Home JGAurora A5S, A1 & A3S-V2 Getting Started & Troubleshooting

A5S smoking after fans shorted: Help!

Last week I was fiddling with the hot end and the wires for the blower fan inadvertently came in contact with the heater block, melted, and then shorted out. No big deal, figured this was the perfect time to improve my part cooling so I looked at the upgrades page, printed a mount for a larger blower fan, and began the install of the new fan. Low and behold the connector wasn't the same so being the genius that I am I decided to magiver it. I took the pins out, wrapped tape around one of them, stuck them in and turned the fan on. It worked for a minute until I moved the cables back into the wiring harness and then snap crackle pop I start seeing smoke coming from the bottom of the printer. There is now there volts/infinite resistance at the connector and neither of my fans work as I screwed up the other one with the same smokey result, because I'm a genius of course. Everything else still works, the bed and hotend heat up, all of the axis and filament extruder work, and the lcd has full functionality. The question is what do I need to replace? The power supply? Main motherboard? Or the circuit board with the three connectors that connect to the fans, thermistor, etc.? 

Comments

  • Samuel PinchesSamuel Pinches Posts: 2,997Administrator
    Oh no @vinny98 - that sounds like quite a troublesome day!  :'( Sounds like the power supply has survived if things heat up. Luck that the bed and hotend heat up as that sounds like the motherboard temperature sensors have also survived. If the motherboard fan port is dead, you might have to add new 24V fans and hook them directly to the 24V power supply to run 100% all the time...
  • vinny98vinny98 Posts: 3Member
    Yes my a5s and I have had our fair share of fights over the past 3 years but this time I think I really screwed things up between us lol...so if I replace the motherboard then I could still have speed control over the fans...or just go directly from the power supply and have no control? I would hate to replace the board if that is even a possibility, but it might be cheaper than buying a new machine because I make a lot of functional parts so 100% all the time probably isn't going to work for me.
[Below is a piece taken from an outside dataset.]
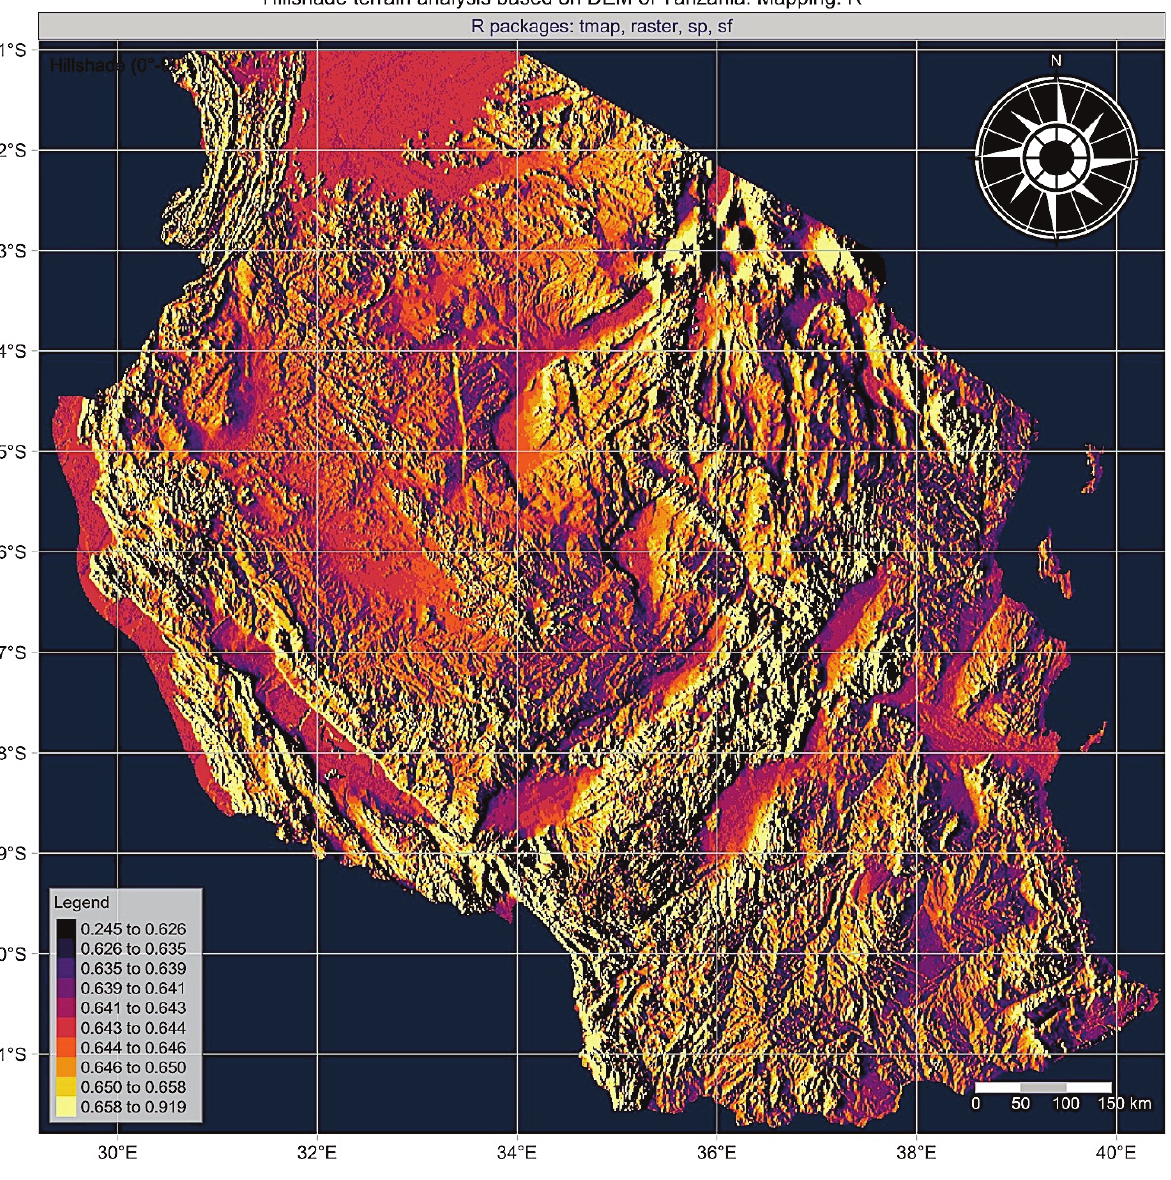
Fig. 8 . Hillshade terrain visualization based on DEM of Tanzania. Mapping by R using packages ‘tmap’, ‘raster’, ‘sp’, ‘sf’. Map source: elaborated by the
How would go about hooking up the fans to the power supply? if they come with connectors am I going to need to expose the bare wire and connect it to terminals on the power supply somehow? 
  • Samuel PinchesSamuel Pinches Posts: 2,997Administrator
    I recommend to get a new replacement motherboard... I think that sounds like the best option in your case.
  • vinny98vinny98 Posts: 3Member
    Sam I have exciting news! I think....... I took the gantry off and went into the bottom end of the printer. It might sound weird but I just kind of sniffed around since I knew there would be a burnt smell from wherever the short happened. Turns out nothing happened to the main board/motherboard. I think I got extremely lucky here somehow. I will post photos but the name stamped on the pcb is "A3S Convert PCB V0.2" and I can see the scorched and split metal in the circuit. Is there a replacement for this somewhere? I will do some research and try to find it but if you know where I could purchase the part from that would be awesome!
    Thanked by 1Samuel Pinches
  • Samuel PinchesSamuel Pinches Posts: 2,997Administrator
    Oh wow.... I think that is good news? I hope? It is a custom board too, but I imagine it would be cheaper than the main motherboard. I think you would still need to contact jgaurora/jgmaker.
    Thanked by 1vinny98
  • michalko99michalko99 Posts: 153Member, 🌟 Super Member 🌟
    or if you have multimeter and soldering iron, you can reroute traces by soldering thin wires wires directly. Then just insulate them to avoid possible contact with printer case and you are good.